Using SQL Union

I had the chance recently to use SQL Union in my everyday work, so I figured I'd write this to remind myself of why it's so useful.

First, though, some hot takes.

  1. Building dashboards and CSVs for internal business tools into your apps is a little silly and cumbersome. For one, every time someone wants another column added, they have to ask engineering to make a code change. And also, once the data set gets big enough, requests start timing out.

  2. It's actually really difficult to generate quality queries with ActiveRecord. When you're working with more complex joins across the codebase, it's probably better to dip into writing raw SQL. Although it's not as maintainable, it's often more efficient, and you end up with tabular data rather than objects hydrated with data from your database. Plus you can actually transform the data into the shape that you want by using CASE statements and so on.

Okay, hot takes aside, you can probably see that in some cases, it's better to expose your app's data (probably with a data pipeline) to allow it to be queryable with a business intelligence tool. So...that is what we did in this case.

Using Postico, I connected to a replica in a data warehouse and was able to query data from across applications, which is how SQL Union came into play.

I wanted to put data from different sources into one table to export it as a CSV. To do this, I used the UNION operator in SQL.

Before you use union, you'll need to make sure that the number of columns in each data set is equal. The data will just get mashed together independent of any column names.

Here's a basic example and then I'll show off the query I actually used.

If for some reason you had two tables and wanted to make a single list of kids and parents, you could use union operator.

KIDS

name email age
tracy tracy@tracy.com 30
eric eric@eric.com 28
rachel rachel@rachel.com 25

PARENTS

name email
mom mom@mom.com
dad dad@dad.com

But lo and behold, the number of columns differs in each table.

That's cool: we can make them the same by adding a value to represent that column. Or we could omit that column if we wanted to. I'll do the example where we list a value.


select *
  from kids
union
select
  name,
  email,
  'n/a' as age
from
  parents

RESULTS

name email age
tracy tracy@tracy.com 30
eric eric@eric.com 28
rachel rachel@rachel.com 25
mom mom@mom.com n/a
dad dad@dad.com n/a

And that should allow us to get the right data in the right columns. Simple, silly example, but this sets the stage for some more complex querying.
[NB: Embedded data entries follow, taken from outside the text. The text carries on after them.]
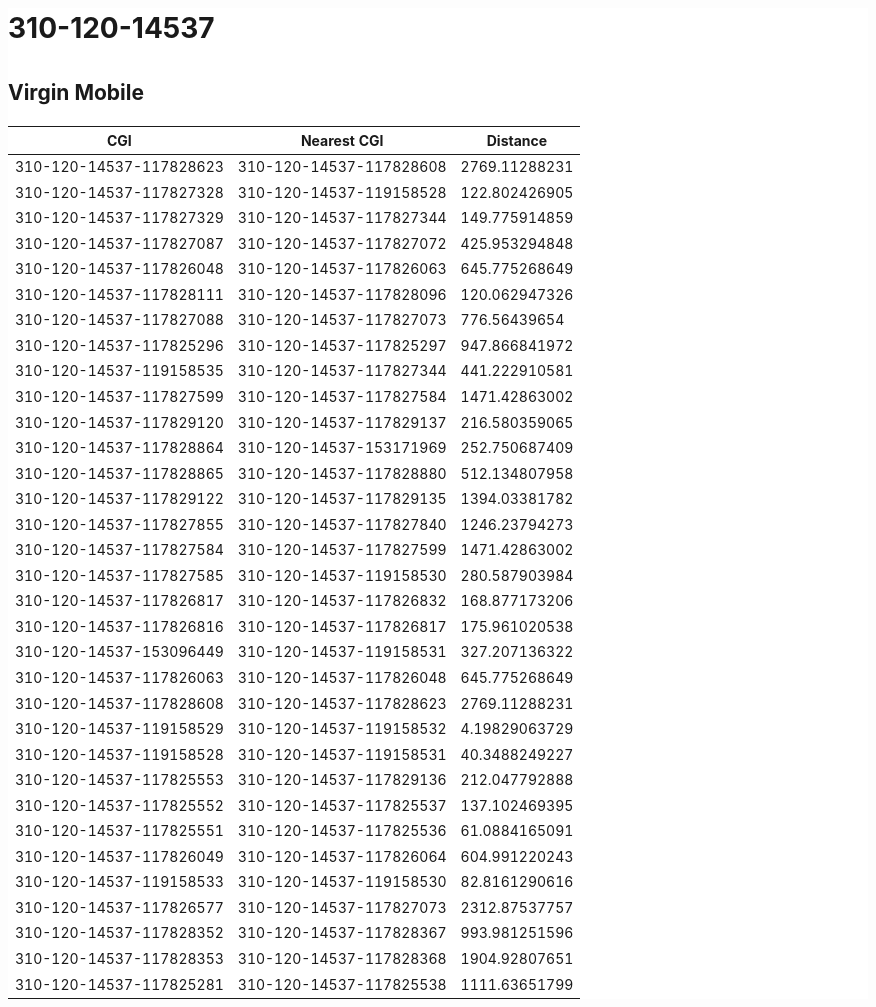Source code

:# 310-120-14537
## Virgin Mobile


| CGI | Nearest CGI | Distance |
|-----|-------------|----------|
| 310-120-14537-117828623 | 310-120-14537-117828608 | 2769.11288231 |
| 310-120-14537-117827328 | 310-120-14537-119158528 | 122.802426905 |
| 310-120-14537-117827329 | 310-120-14537-117827344 | 149.775914859 |
| 310-120-14537-117827087 | 310-120-14537-117827072 | 425.953294848 |
| 310-120-14537-117826048 | 310-120-14537-117826063 | 645.775268649 |
| 310-120-14537-117828111 | 310-120-14537-117828096 | 120.062947326 |
| 310-120-14537-117827088 | 310-120-14537-117827073 | 776.56439654 |
| 310-120-14537-117825296 | 310-120-14537-117825297 | 947.866841972 |
| 310-120-14537-119158535 | 310-120-14537-117827344 | 441.222910581 |
| 310-120-14537-117827599 | 310-120-14537-117827584 | 1471.42863002 |
| 310-120-14537-117829120 | 310-120-14537-117829137 | 216.580359065 |
| 310-120-14537-117828864 | 310-120-14537-153171969 | 252.750687409 |
| 310-120-14537-117828865 | 310-120-14537-117828880 | 512.134807958 |
| 310-120-14537-117829122 | 310-120-14537-117829135 | 1394.03381782 |
| 310-120-14537-117827855 | 310-120-14537-117827840 | 1246.23794273 |
| 310-120-14537-117827584 | 310-120-14537-117827599 | 1471.42863002 |
| 310-120-14537-117827585 | 310-120-14537-119158530 | 280.587903984 |
| 310-120-14537-117826817 | 310-120-14537-117826832 | 168.877173206 |
| 310-120-14537-117826816 | 310-120-14537-117826817 | 175.961020538 |
| 310-120-14537-153096449 | 310-120-14537-119158531 | 327.207136322 |
| 310-120-14537-117826063 | 310-120-14537-117826048 | 645.775268649 |
| 310-120-14537-117828608 | 310-120-14537-117828623 | 2769.11288231 |
| 310-120-14537-119158529 | 310-120-14537-119158532 | 4.19829063729 |
| 310-120-14537-119158528 | 310-120-14537-119158531 | 40.3488249227 |
| 310-120-14537-117825553 | 310-120-14537-117829136 | 212.047792888 |
| 310-120-14537-117825552 | 310-120-14537-117825537 | 137.102469395 |
| 310-120-14537-117825551 | 310-120-14537-117825536 | 61.0884165091 |
| 310-120-14537-117826049 | 310-120-14537-117826064 | 604.991220243 |
| 310-120-14537-119158533 | 310-120-14537-119158530 | 82.8161290616 |
| 310-120-14537-117826577 | 310-120-14537-117827073 | 2312.87537757 |
| 310-120-14537-117828352 | 310-120-14537-117828367 | 993.981251596 |
| 310-120-14537-117828353 | 310-120-14537-117828368 | 1904.92807651 |
| 310-120-14537-117825281 | 310-120-14537-117825538 | 1111.63651799 |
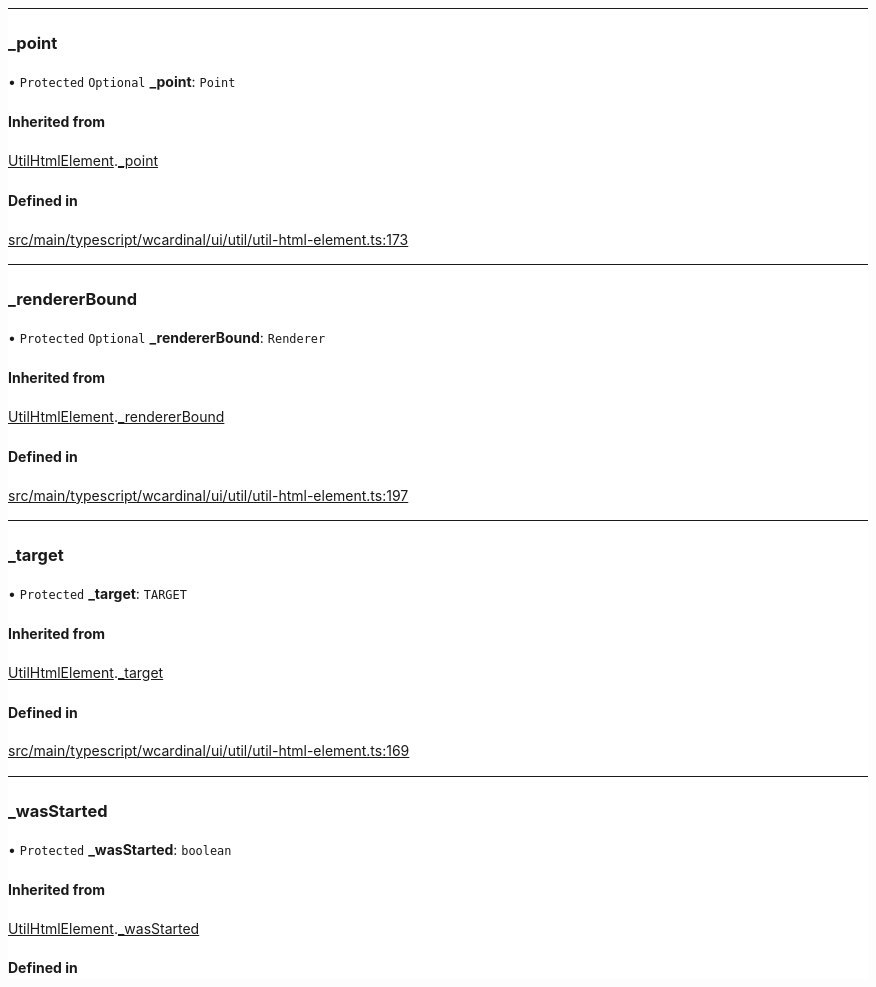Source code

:___

### \_point

• `Protected` `Optional` **\_point**: `Point`

#### Inherited from

[UtilHtmlElement](UtilHtmlElement.md).[_point](UtilHtmlElement.md#_point)

#### Defined in

[src/main/typescript/wcardinal/ui/util/util-html-element.ts:173](https://github.com/winter-cardinal/winter-cardinal-ui/blob/v0.310.1/src/main/typescript/wcardinal/ui/util/util-html-element.ts#L173)

___

### \_rendererBound

• `Protected` `Optional` **\_rendererBound**: `Renderer`

#### Inherited from

[UtilHtmlElement](UtilHtmlElement.md).[_rendererBound](UtilHtmlElement.md#_rendererbound)

#### Defined in

[src/main/typescript/wcardinal/ui/util/util-html-element.ts:197](https://github.com/winter-cardinal/winter-cardinal-ui/blob/v0.310.1/src/main/typescript/wcardinal/ui/util/util-html-element.ts#L197)

___

### \_target

• `Protected` **\_target**: `TARGET`

#### Inherited from

[UtilHtmlElement](UtilHtmlElement.md).[_target](UtilHtmlElement.md#_target)

#### Defined in

[src/main/typescript/wcardinal/ui/util/util-html-element.ts:169](https://github.com/winter-cardinal/winter-cardinal-ui/blob/v0.310.1/src/main/typescript/wcardinal/ui/util/util-html-element.ts#L169)

___

### \_wasStarted

• `Protected` **\_wasStarted**: `boolean`

#### Inherited from

[UtilHtmlElement](UtilHtmlElement.md).[_wasStarted](UtilHtmlElement.md#_wasstarted)

#### Defined in
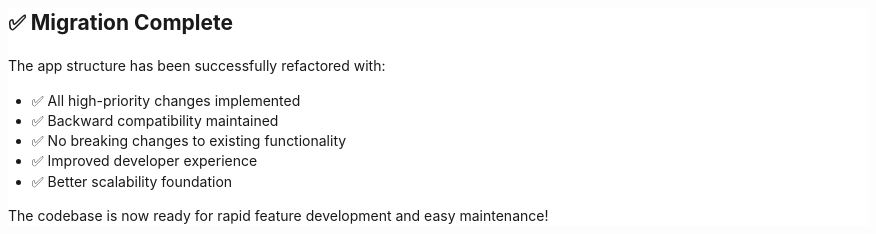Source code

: ## ✅ **Migration Complete**

The app structure has been successfully refactored with:
- ✅ All high-priority changes implemented
- ✅ Backward compatibility maintained
- ✅ No breaking changes to existing functionality
- ✅ Improved developer experience
- ✅ Better scalability foundation

The codebase is now ready for rapid feature development and easy maintenance! 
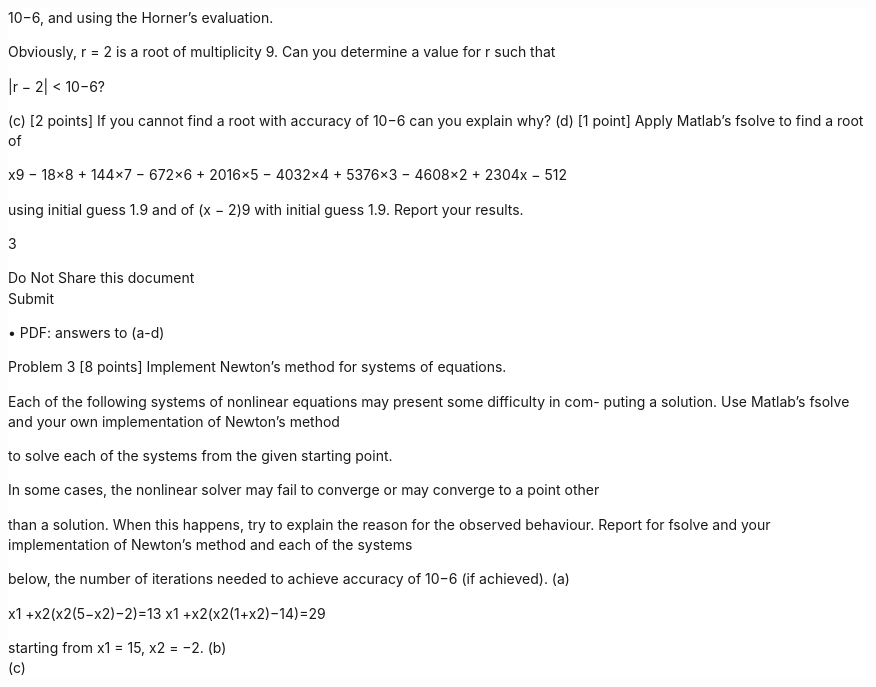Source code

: 10−6, and using the Horner’s evaluation.

Obviously, r = 2 is a root of multiplicity 9. Can you determine a value for r such that

|r − 2| &lt; 10−6?

(c) [2 points] If you cannot find a root with accuracy of 10−6 can you explain why? (d) [1 point] Apply Matlab’s fsolve to find a root of

x9 − 18×8 + 144×7 − 672×6 + 2016×5 − 4032×4 + 5376×3 − 4608×2 + 2304x − 512

using initial guess 1.9 and of (x − 2)9 with initial guess 1.9. Report your results.

3

</div>
</div>
</div>
<div class="section">
<div class="layoutArea">
<div class="column">
Do Not Share this document

</div>
</div>
</div>
</div>
<div class="page" title="Page 4">
<div class="section">
<div class="layoutArea">
<div class="column">
Submit

• PDF: answers to (a-d)

Problem 3 [8 points] Implement Newton’s method for systems of equations.

Each of the following systems of nonlinear equations may present some difficulty in com- puting a solution. Use Matlab’s fsolve and your own implementation of Newton’s method

to solve each of the systems from the given starting point.

In some cases, the nonlinear solver may fail to converge or may converge to a point other

than a solution. When this happens, try to explain the reason for the observed behaviour. Report for fsolve and your implementation of Newton’s method and each of the systems

below, the number of iterations needed to achieve accuracy of 10−6 (if achieved). (a)

x1 +x2(x2(5−x2)−2)=13 x1 +x2(x2(1+x2)−14)=29

</div>
</div>
<div class="layoutArea">
<div class="column">
starting from x1 = 15, x2 = −2. (b)

</div>
</div>
<div class="layoutArea">
<div class="column">
(c)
Here's a cleaned-up version of the query I used to retrieve the set of online students who were in both our self-paced and structured programs. Data was split across many different tables from two separate apps that had their data piped into Redshift.

select
  users.uuid,
  users.email,
  users.first_name,
  users.last_name,
  cohort_batches.*
from
  users
join
  user_roles
on
  user_roles.user_id = users.id
join
  roles
on
  user_roles.role_id = roles.id
join
 (select
	batches.id as batch_id,
	batches.uuid as batch_uuid,
	batches.iteration as batch_iteration,
	cohorts.name as cohort_name,
	campuses.name as campus_name,
	cohorts.start_date as start_date
  from
    cohorts
  join
    batches
  on
    cohorts.batch_id = batches._uuid
  join
    campuses
  on
    cohorts.campus_id = campuses.id
  join
    courses
  on
    courses.id = cohorts.course_id
  where
    campuses.name = 'Online'
  and
    courses.name in ('Software Engineering', 'Data Science')
  union
  select
    batches.id as batch_id,
    batches.uuid as batch_uuid,
    batches.iteration as batch_iteration,
    null as cohort_name, # wasn't available, so fill in a default value
    'Online' as campus_name, # campus name all the same for these
    null as start_date # no start date since self-paced
  from
    batches
  where
    batches.iteration in ('v-000', 'online-web-sp-000', 'online-ds-sp-000')
  ) as cohort_batches
on
  cohort_batches.batch_id = user_roles.roleable_id
where
  roles.name = 'student'
and
  user_roles.roleable_type = 'Batch'

It's not the craziest query I've ever seen, but as a person unaccustomed to writing raw SQL all day, it was definitely a doozy to construct. What I found interesting was the ability to join two sets of "cohort batches" together derived from different sources and then join that set of data to our users table based on a role and roleable type.

So, lots of querying, subquerying, union-ing and yeah. I suppose it was fun? For what it's worth, dipping down into raw SQL wasn't my favorite activity, but it got progressively more fun over time. So happy querying, I guess.